Termos em que deve ser revogada a decisão proferida em primeira instância, pronunciando-se o arguido A... pela prática de um crime de usurpação, previsto e punido nos termos do disposto no artigo 195º e 197º do CDADC.


*


Respondeu o Magistrado do Ministério Público junto do tribunal recorrido, defendendo a improcedência do recurso, por considerar que “A transmissão de programa por televisão em estabelecimento comercial não é, por si só, reutilização da obra. Sê-lo-á se forem empregues meios técnicos que recriem de qualquer forma a difusão da mesma, produzindo um espectáculo diferente do que é teledifundido.”.

Nesta instância também o Exmº Procurador-Geral Adjunto emitiu parecer no sentido de que o recurso não merece provimento.

Cumprido o disposto no n.º 2 do artigo 417º do CPP, não foi obtida resposta.

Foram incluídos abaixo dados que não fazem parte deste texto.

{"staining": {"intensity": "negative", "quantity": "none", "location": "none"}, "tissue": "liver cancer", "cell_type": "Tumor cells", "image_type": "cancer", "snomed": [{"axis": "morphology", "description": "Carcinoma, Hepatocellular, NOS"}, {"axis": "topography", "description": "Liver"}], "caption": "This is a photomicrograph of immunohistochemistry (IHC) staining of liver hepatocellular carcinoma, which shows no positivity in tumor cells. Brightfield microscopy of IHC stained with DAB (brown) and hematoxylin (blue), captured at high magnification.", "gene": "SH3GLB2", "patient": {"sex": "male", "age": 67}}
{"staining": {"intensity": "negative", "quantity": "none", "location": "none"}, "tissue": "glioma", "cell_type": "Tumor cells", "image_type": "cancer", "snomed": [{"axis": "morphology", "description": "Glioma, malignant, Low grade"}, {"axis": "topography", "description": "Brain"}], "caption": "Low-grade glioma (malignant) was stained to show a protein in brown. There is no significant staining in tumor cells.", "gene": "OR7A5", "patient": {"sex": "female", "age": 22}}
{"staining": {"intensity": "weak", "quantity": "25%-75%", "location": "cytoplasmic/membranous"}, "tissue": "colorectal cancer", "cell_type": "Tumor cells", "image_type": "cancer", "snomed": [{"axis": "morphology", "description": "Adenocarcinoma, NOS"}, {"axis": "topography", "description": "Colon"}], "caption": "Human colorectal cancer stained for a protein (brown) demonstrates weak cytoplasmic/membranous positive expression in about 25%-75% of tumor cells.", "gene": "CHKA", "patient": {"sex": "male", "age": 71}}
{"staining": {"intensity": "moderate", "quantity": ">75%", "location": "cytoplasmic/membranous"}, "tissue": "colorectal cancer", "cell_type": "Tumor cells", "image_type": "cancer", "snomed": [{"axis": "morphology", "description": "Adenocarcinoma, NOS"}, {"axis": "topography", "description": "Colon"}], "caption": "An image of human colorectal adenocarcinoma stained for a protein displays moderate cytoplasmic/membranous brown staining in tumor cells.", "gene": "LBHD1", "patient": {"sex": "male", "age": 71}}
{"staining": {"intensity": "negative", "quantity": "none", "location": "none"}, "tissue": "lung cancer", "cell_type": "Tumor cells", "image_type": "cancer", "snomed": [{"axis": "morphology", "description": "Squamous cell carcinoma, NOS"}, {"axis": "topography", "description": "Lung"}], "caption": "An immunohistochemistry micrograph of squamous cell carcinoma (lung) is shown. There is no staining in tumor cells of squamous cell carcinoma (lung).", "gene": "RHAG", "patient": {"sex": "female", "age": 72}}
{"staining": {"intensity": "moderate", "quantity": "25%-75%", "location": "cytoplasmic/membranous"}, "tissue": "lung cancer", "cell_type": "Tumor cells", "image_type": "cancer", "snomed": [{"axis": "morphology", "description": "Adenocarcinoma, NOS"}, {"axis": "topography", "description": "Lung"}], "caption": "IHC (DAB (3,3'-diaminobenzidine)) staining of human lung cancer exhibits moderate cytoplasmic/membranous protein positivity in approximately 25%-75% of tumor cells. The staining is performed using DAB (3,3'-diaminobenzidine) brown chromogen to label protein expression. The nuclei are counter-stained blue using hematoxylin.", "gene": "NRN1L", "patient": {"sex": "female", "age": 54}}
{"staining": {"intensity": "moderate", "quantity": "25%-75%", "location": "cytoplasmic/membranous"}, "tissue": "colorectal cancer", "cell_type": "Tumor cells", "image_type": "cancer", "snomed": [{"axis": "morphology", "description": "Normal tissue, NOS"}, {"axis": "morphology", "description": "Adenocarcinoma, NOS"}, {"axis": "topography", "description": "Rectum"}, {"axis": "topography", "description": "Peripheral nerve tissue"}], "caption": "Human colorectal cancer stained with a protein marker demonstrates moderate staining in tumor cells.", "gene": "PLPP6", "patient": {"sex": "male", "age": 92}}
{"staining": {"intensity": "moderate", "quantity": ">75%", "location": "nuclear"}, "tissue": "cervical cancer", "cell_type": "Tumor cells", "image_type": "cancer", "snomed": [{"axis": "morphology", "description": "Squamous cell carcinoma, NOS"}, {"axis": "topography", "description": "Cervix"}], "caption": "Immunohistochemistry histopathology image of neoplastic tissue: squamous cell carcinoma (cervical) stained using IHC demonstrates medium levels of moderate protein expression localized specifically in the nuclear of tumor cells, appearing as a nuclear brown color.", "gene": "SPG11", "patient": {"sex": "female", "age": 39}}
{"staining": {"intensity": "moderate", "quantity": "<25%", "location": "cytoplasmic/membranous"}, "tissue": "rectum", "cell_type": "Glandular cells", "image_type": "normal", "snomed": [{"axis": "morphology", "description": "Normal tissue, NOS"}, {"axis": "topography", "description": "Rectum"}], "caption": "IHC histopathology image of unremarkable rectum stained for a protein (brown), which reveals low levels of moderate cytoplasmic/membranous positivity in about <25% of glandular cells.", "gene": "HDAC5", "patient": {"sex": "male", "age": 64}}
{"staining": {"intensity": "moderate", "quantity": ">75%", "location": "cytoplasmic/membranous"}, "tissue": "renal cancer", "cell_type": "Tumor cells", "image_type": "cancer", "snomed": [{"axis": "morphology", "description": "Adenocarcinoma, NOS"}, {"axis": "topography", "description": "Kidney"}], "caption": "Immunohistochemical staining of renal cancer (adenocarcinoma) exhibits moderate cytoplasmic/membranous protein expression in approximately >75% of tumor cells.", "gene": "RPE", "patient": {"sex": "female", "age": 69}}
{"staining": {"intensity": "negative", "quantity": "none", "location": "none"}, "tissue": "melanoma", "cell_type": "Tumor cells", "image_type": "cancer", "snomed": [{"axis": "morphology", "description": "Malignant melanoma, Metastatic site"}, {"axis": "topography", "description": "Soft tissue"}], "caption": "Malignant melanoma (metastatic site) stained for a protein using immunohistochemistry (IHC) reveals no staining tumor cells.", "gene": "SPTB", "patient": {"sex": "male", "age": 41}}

Os autos tiveram os vistos legais.


***

II – FUNDAMENTAÇÃO

Vejamos como a Mmª Juiz a quo fundamentou a sua decisão de não pronúncia:

 “ I- Relatório:

Iniciaram-se os presentes autos com a notícia de que no dia 27 de Novembro de 2015, pelas 12h20m, no restaurante café X... , sito na Avenida (...) , no Caramulo, explorado pelo ora arguido, estavam a ser transmitidas imagem e som através de televisão, sem que o estabelecimento fosse detentor de licença para o efeito.

O Ministério Público arquivou os autos com fundamento no ac. do STJ n.º 15/2013.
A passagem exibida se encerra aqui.